=== THE DATA ===
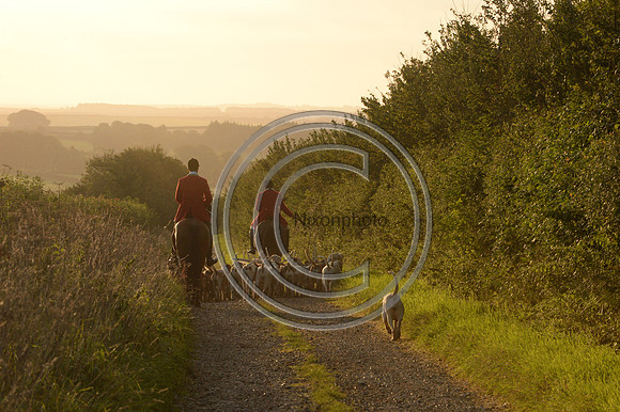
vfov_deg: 6.9
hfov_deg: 10.3
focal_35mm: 200
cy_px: 206
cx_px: 310
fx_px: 3442
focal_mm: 200
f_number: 14
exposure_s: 1/1000
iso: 2500
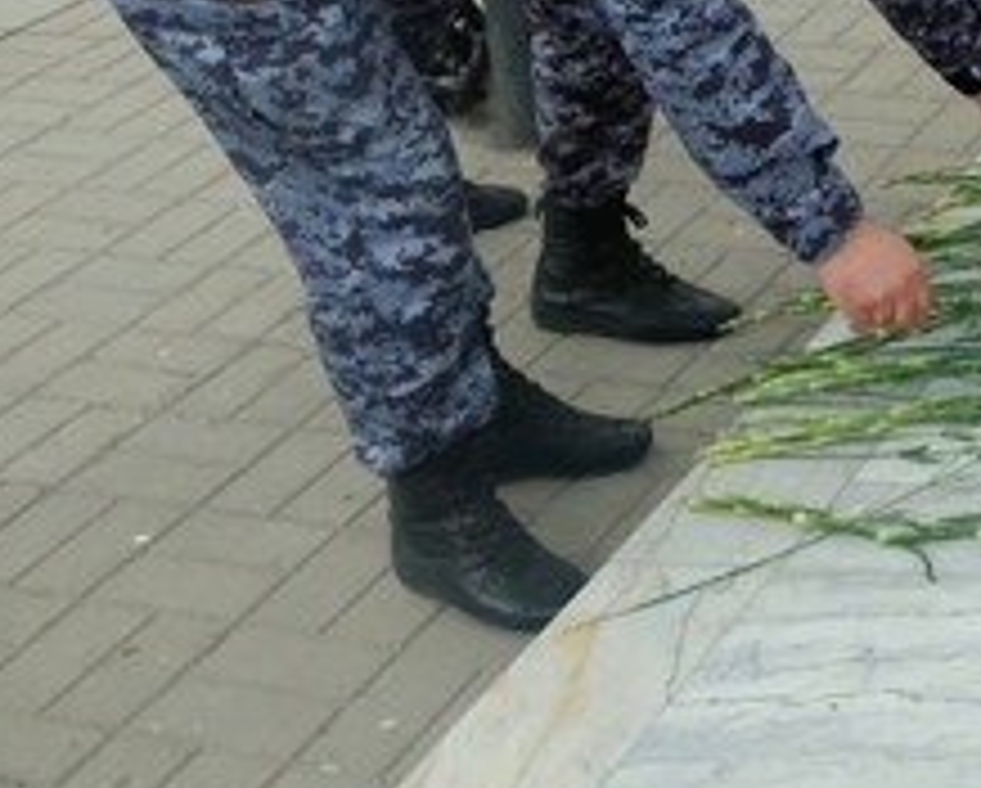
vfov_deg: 17.2
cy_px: -36
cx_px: 1156
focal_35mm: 87
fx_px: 2529
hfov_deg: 20.6
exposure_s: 1/1700
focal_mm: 18
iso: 4000
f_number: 7.1
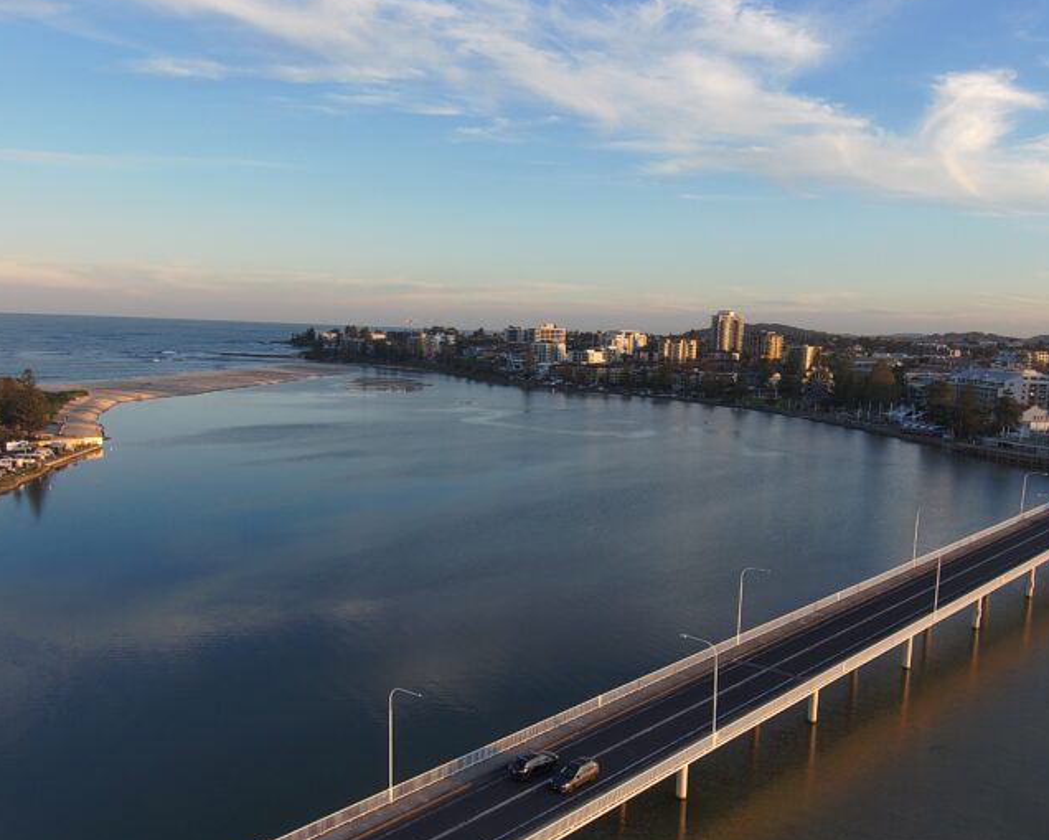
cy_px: 516
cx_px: 571
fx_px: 1025
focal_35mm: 33
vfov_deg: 44.3
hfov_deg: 54.1
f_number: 2.8
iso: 100
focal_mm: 3.7
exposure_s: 1/223
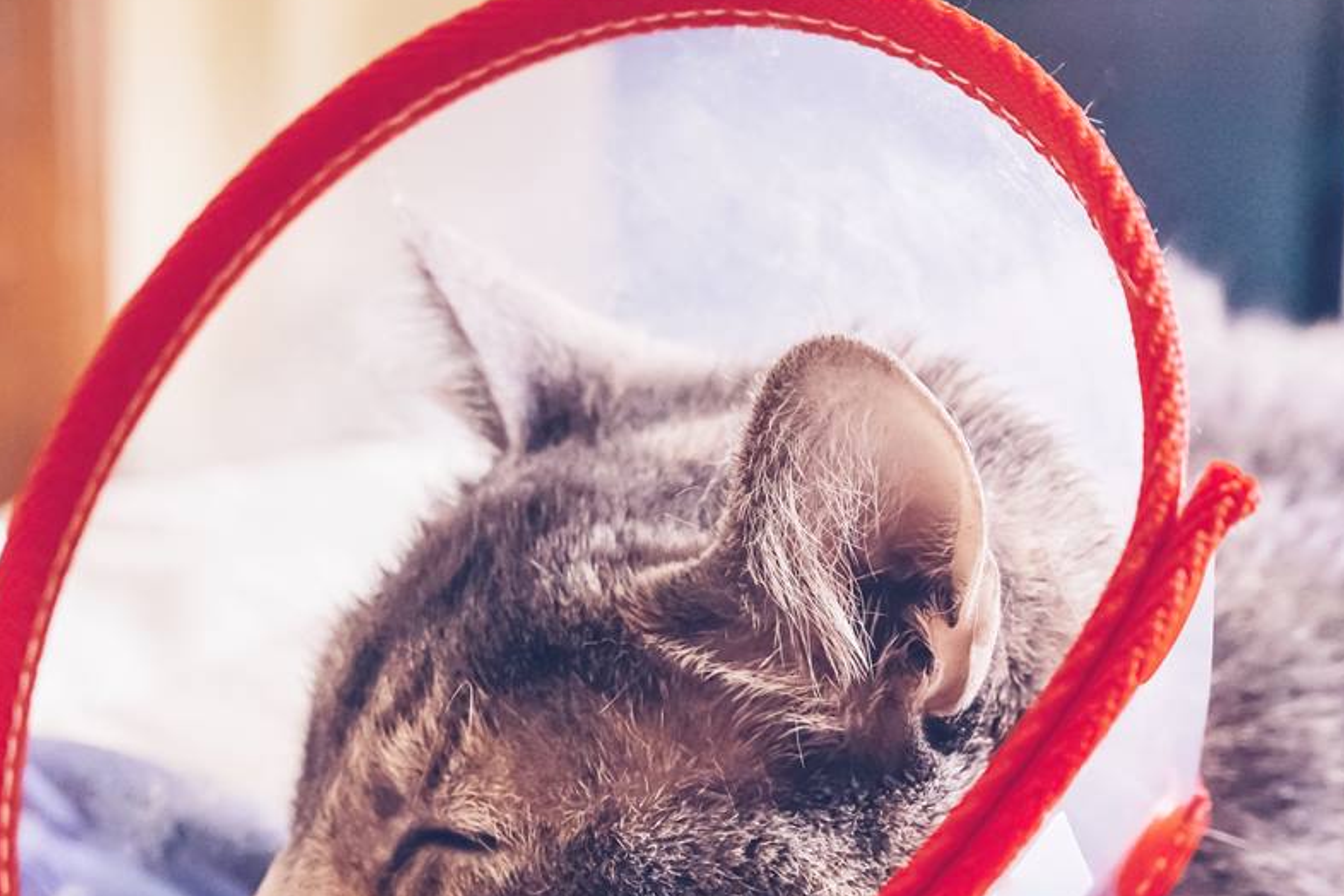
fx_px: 2352
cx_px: 421
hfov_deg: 31.6
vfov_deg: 21.3
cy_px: 720
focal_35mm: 63
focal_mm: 33
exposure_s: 1/50
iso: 250
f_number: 6.3
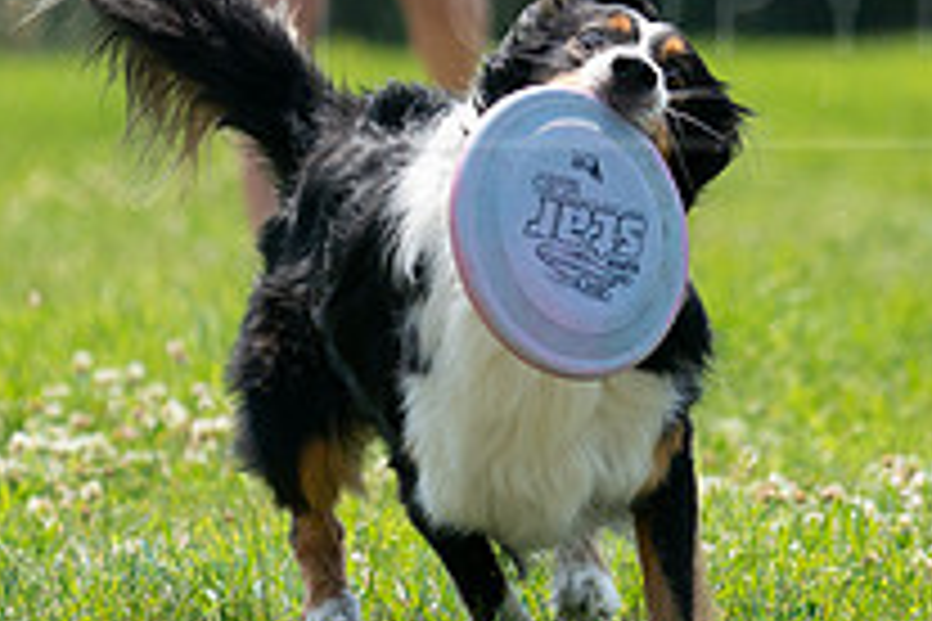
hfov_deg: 3.0
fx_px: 17655
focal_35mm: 682
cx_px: 747
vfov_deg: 2.0
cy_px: 79
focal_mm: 243
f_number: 5.6
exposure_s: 1/4000
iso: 1250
===
Retype the lines exactly as they appear, beginning with the line that contains "exposure_s: 1/50" and ending with the final line of the entries, and omit the pictures.

● OUTPUT:
exposure_s: 1/50
iso: 250
f_number: 6.3
hfov_deg: 3.0
fx_px: 17655
focal_35mm: 682
cx_px: 747
vfov_deg: 2.0
cy_px: 79
focal_mm: 243
f_number: 5.6
exposure_s: 1/4000
iso: 1250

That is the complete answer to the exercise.